Haven't drunk in a while. Because first, I don't feel like it, second, I'm so bad with hang overs. Just the thought of it makes me want to puke.
Not that I am asked to explain myself why.
The past few days have really been utterly cruel. And by that, I mean literally. It was with exhaustion that the past week came by me.
I darn hoped I was sipping on some vodka. Or something that would hit me that hard I could spill on my emotions and cry to death.
I couldn't be exaggerating. I feel some slight pinch in the muscle. Wee frown building up. Yes, that could be the most painful moment yet, out staging the C-section I went through a couple of months back.

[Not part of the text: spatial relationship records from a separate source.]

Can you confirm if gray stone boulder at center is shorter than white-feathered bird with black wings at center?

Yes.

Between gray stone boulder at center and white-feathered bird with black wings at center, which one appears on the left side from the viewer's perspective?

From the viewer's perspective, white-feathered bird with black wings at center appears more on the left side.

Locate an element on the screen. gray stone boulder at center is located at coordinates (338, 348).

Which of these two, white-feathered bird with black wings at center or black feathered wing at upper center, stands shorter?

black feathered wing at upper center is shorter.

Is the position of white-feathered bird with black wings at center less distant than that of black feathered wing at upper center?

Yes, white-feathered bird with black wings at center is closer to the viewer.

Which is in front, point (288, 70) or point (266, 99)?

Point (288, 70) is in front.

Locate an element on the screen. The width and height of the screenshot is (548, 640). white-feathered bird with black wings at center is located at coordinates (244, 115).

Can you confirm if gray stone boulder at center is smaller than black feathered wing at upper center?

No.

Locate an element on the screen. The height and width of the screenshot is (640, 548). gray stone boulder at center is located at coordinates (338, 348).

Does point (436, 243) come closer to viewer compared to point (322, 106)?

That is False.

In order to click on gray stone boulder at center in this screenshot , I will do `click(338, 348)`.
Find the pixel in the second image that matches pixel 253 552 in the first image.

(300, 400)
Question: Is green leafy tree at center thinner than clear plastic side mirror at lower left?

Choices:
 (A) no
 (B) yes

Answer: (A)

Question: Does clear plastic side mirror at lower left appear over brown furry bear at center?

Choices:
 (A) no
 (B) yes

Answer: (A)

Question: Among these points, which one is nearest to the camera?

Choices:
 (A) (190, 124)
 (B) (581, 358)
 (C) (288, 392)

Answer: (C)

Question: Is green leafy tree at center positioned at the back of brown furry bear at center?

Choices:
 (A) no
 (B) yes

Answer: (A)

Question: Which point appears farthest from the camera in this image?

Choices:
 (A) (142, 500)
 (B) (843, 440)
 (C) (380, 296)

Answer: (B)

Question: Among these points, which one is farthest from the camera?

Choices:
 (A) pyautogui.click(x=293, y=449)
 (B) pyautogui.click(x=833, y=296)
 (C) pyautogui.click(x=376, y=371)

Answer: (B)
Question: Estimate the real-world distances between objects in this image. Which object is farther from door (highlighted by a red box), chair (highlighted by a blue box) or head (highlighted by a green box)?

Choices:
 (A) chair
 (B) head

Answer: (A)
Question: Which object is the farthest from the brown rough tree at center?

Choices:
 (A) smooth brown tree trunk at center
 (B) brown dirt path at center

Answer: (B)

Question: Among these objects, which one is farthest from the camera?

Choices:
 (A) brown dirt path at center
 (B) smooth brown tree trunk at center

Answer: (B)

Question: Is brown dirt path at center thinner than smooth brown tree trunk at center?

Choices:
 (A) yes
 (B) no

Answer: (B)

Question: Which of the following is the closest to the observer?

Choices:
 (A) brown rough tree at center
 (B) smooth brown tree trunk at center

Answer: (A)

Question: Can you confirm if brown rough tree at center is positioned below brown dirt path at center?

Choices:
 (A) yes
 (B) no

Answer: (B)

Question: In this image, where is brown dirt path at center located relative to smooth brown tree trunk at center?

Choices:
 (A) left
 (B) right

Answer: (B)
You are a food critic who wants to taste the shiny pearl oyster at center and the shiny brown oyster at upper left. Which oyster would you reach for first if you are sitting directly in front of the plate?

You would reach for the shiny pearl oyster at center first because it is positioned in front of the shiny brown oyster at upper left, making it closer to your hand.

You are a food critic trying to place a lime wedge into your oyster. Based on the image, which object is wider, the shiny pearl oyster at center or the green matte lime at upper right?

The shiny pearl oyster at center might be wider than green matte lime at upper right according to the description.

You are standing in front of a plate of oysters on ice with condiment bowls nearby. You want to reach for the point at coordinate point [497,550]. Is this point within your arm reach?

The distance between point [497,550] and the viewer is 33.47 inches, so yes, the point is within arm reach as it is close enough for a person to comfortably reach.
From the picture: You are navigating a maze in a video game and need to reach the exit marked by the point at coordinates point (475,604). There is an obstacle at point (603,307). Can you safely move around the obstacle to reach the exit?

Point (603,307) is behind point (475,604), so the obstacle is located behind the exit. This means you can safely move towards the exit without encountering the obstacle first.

It's overly amazing how some people find their way real easy on me, being the difficult person that I am. And it's real disgusting how some force themselves on me, their issues, just for the heck of it.
I was often told about me being so particular; about things and people I share myself with. And I find nothing wrong with that, don't get me wrong. I am mistook for being some other person than I'm not.
The thing is, that's not my problem anymore.
And I couldn't give a damn to try and make people like me. It's either you love me or hate me, nothing in between.
See, mediocrity's not a welcome idea.
I can come right into your face and give you the crispest words, yet I can be the be the most engaging person there is.
Maybe it will take a while for some to get a good read of me. Or the idea of me being good simply suck them out, they could quit now.
Oh, poor them.
I still think knowing me is pretty awesome.
I'm everything enticing rolled into one.